WHAT YOU NEED TO DO ▸
Your copy should match the entries exactly, with the pictures left out.

[MATERIAL SHOWN]

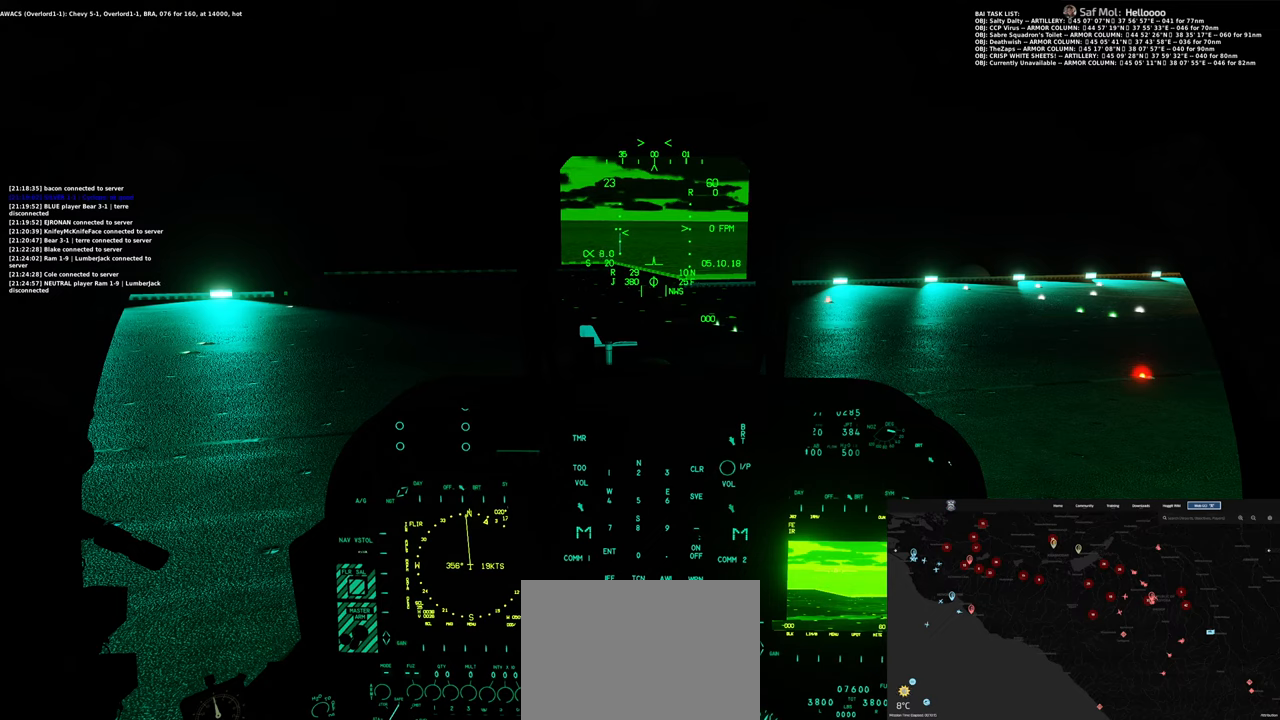
{"buttons": [], "left_stick": "center", "right_stick": "center", "events": []}
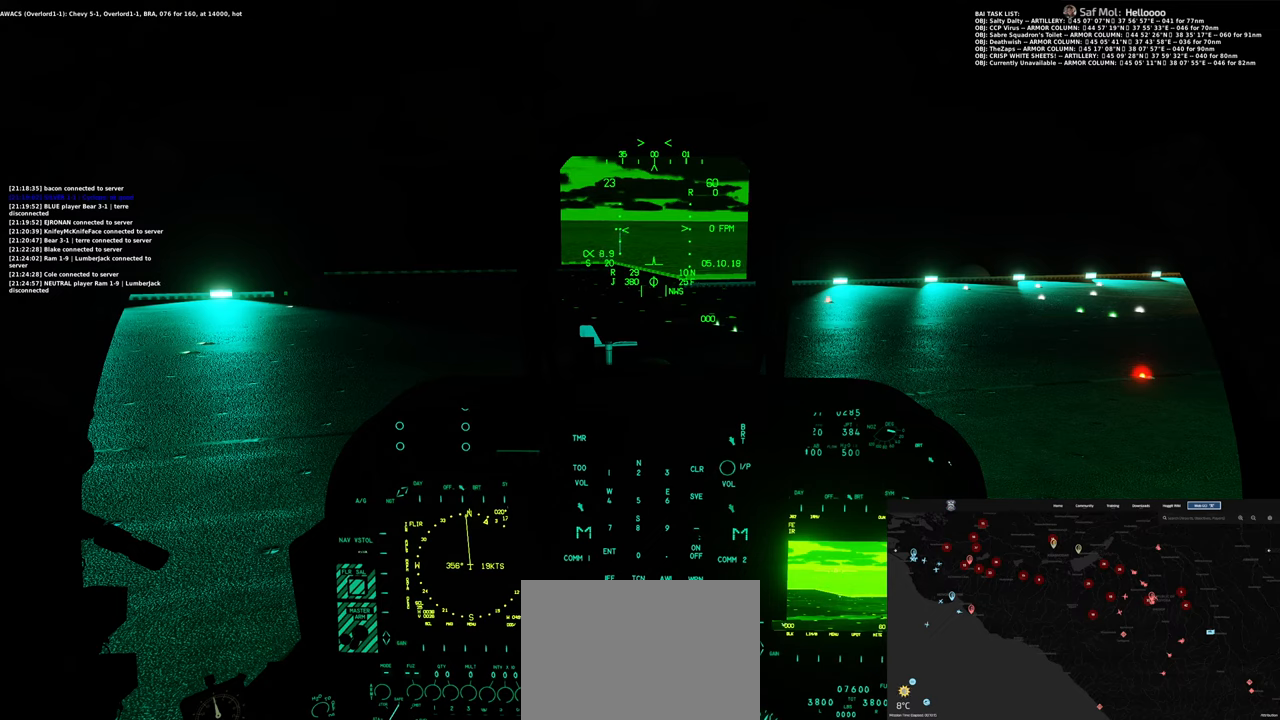
{"buttons": [], "left_stick": "center", "right_stick": "center", "events": []}
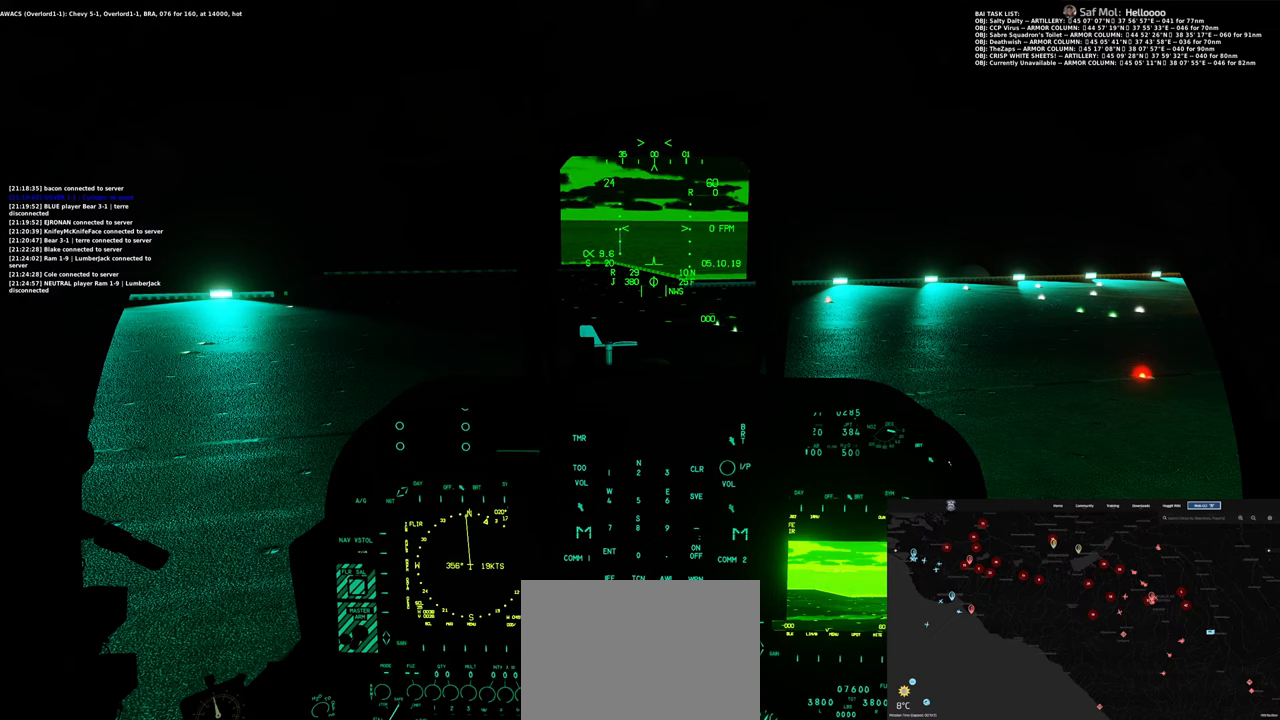
{"buttons": [], "left_stick": "center", "right_stick": "down", "events": [[33, "R1", "down"], [267, "R3", "down"], [367, "R3", "up"], [433, "R1", "up"], [450, "right_stick", "down"]]}
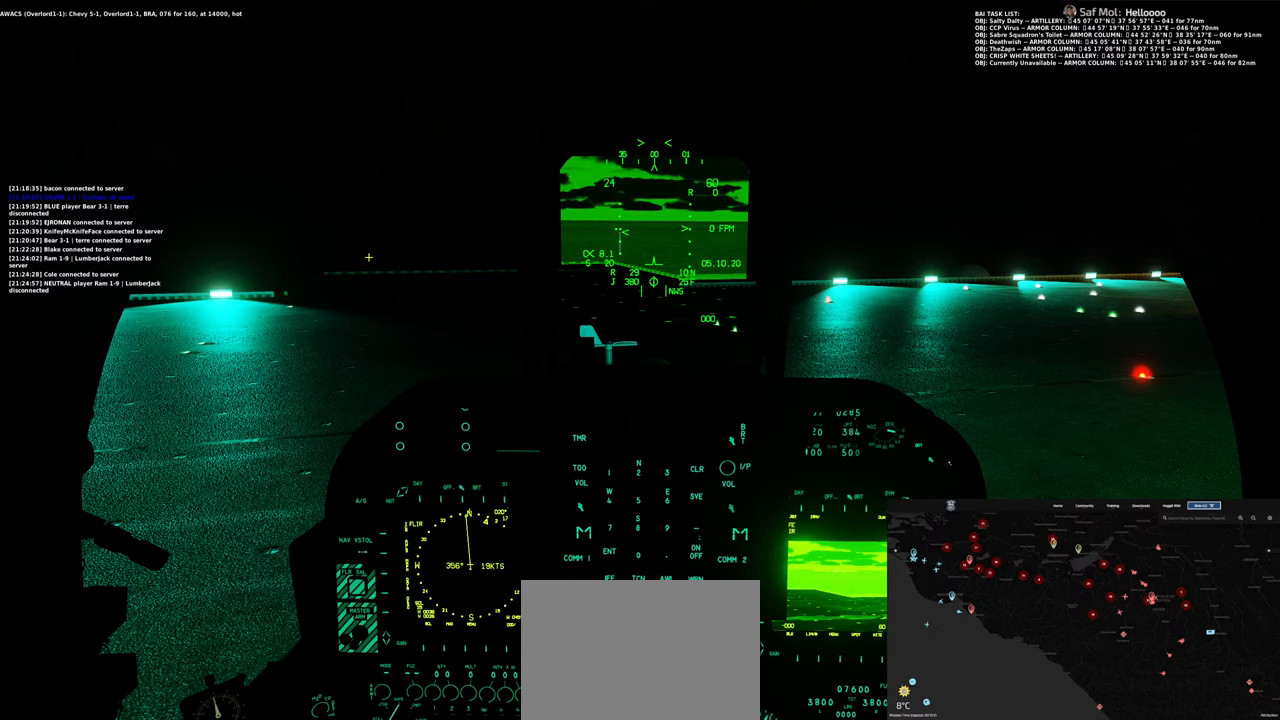
{"buttons": [], "left_stick": "center", "right_stick": "center", "events": [[317, "right_stick", "center"]]}
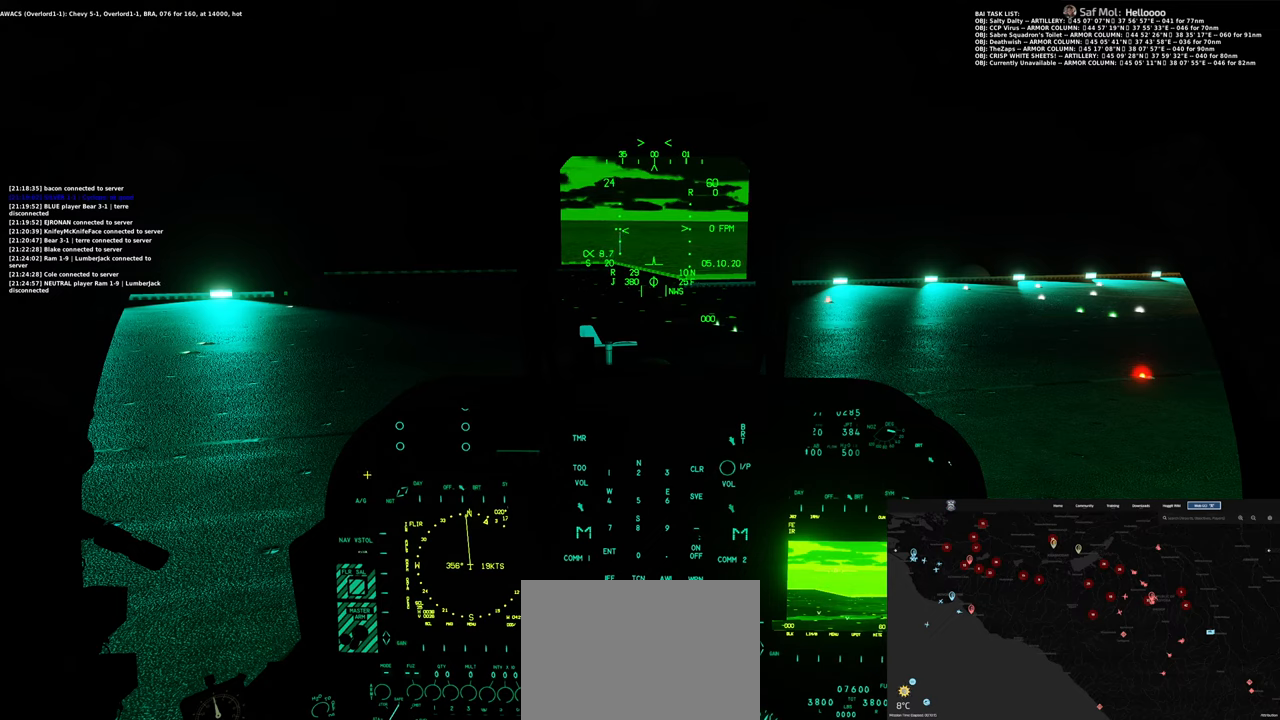
{"buttons": [], "left_stick": "center", "right_stick": "up", "events": [[33, "right_stick", "down"], [367, "right_stick", "center"], [483, "right_stick", "up"]]}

[/MATERIAL SHOWN]

COMPLETED EXERCISE ▸
{"buttons": [], "left_stick": "center", "right_stick": "center", "events": []}
{"buttons": [], "left_stick": "center", "right_stick": "center", "events": []}
{"buttons": [], "left_stick": "center", "right_stick": "down", "events": [[33, "R1", "down"], [267, "R3", "down"], [367, "R3", "up"], [433, "R1", "up"], [450, "right_stick", "down"]]}
{"buttons": [], "left_stick": "center", "right_stick": "center", "events": [[317, "right_stick", "center"]]}
{"buttons": [], "left_stick": "center", "right_stick": "up", "events": [[33, "right_stick", "down"], [367, "right_stick", "center"], [483, "right_stick", "up"]]}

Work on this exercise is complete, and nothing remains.